Halbuki şiir her zaman, en modern, en dinamik şey olmaya devam etmiştir. Bizden evvel vardır ve bizi istikbale sürükler. Bütün kitaplar ve bütün okuyucular ölebilir; bütün züppeler, münekkitler ve münekkitlerin torunları, münevver taslakları çürüyebilir; şiir yine ölmeyecek. Ebedî olan şey yalnız odur. Bu kâinattan hiçbir şey kalmadığı zaman bile boşluğun şiiri doğacak: Son defa, kat'î olarak ve tek başına!"

Şiir ölmedi. Havada koşan elektrik dalgaları gibi kendisini nakledecek büyük bir kalp ve kafa dinamosu, büyük bir şair arıyor. Eminim ki bu şair bugün yeryüzündedir. Fakat beşiklerde mi? Mekteplerde mi?

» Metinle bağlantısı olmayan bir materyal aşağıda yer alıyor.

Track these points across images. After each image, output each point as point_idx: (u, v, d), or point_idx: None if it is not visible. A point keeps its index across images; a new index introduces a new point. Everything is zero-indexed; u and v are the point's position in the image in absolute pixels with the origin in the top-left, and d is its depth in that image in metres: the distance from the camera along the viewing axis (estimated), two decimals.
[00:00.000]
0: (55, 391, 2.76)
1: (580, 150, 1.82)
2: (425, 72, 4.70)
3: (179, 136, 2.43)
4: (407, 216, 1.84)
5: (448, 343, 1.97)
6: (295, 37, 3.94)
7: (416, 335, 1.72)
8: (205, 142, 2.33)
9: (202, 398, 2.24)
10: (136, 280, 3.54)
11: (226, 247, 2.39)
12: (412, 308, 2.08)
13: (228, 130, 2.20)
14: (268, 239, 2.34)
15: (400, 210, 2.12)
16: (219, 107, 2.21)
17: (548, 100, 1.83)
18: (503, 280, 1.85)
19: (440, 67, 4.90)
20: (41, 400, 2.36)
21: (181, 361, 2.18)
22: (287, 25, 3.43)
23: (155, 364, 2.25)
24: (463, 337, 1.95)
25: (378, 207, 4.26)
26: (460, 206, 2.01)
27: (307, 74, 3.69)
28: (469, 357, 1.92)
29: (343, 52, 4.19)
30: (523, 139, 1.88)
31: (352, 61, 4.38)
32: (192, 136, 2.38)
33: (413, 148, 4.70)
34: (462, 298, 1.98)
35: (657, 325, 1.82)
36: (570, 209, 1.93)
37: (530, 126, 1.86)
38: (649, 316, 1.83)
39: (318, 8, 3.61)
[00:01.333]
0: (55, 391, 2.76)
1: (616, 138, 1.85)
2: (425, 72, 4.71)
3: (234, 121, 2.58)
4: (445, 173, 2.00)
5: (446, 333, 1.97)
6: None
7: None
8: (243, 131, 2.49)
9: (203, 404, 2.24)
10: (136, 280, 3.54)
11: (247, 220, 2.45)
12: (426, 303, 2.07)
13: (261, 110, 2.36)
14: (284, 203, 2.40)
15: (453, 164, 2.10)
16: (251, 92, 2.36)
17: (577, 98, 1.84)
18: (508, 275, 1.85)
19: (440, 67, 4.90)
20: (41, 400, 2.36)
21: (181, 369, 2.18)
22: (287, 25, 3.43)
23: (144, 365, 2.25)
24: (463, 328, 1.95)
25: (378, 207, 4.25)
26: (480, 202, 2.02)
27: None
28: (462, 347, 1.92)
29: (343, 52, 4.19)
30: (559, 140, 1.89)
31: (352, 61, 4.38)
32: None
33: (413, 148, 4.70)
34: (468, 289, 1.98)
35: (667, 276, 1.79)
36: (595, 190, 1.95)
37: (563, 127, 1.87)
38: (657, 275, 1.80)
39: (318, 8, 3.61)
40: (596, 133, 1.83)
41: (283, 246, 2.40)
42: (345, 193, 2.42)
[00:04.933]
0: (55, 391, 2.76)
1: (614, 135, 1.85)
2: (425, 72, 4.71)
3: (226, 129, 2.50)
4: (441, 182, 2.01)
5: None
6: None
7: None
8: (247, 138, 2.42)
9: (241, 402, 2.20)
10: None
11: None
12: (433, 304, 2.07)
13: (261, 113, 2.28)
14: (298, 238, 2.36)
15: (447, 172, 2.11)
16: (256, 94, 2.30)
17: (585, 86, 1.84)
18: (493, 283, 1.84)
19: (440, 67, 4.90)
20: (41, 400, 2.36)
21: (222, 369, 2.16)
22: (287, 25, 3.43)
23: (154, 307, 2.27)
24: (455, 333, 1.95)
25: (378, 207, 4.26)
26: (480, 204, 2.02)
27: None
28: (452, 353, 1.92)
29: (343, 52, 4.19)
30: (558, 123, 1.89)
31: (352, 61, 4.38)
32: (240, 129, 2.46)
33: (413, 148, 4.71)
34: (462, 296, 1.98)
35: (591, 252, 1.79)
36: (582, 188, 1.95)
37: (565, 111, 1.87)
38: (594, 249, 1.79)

Sisli dağların ardında mı? Tavan aralarında mı? Bilmiyorum. 

Dünya ve asır şairsizdir, fakat her milletin kendine yetecek kadar şairleri var. Belki bunlardan birinin dünya kürsüsüne çıkmasını millî kıskançlıklar istemiyor. Şiir, "sınıf" ve "millet" ideallerinin dar çemberi içinde kaldı. Onu mücerret insana bağlayan büyük sinir uyuştu. 

Fakat kopmadı, hayır, kopmadı. Çünkü ne sınıf, ne de millet, henüz insanı öldürebilmiş değildir ve ihtilâllerle harplerde sınıflarla milletler mahvolabilir, fakat insan kalacaktır."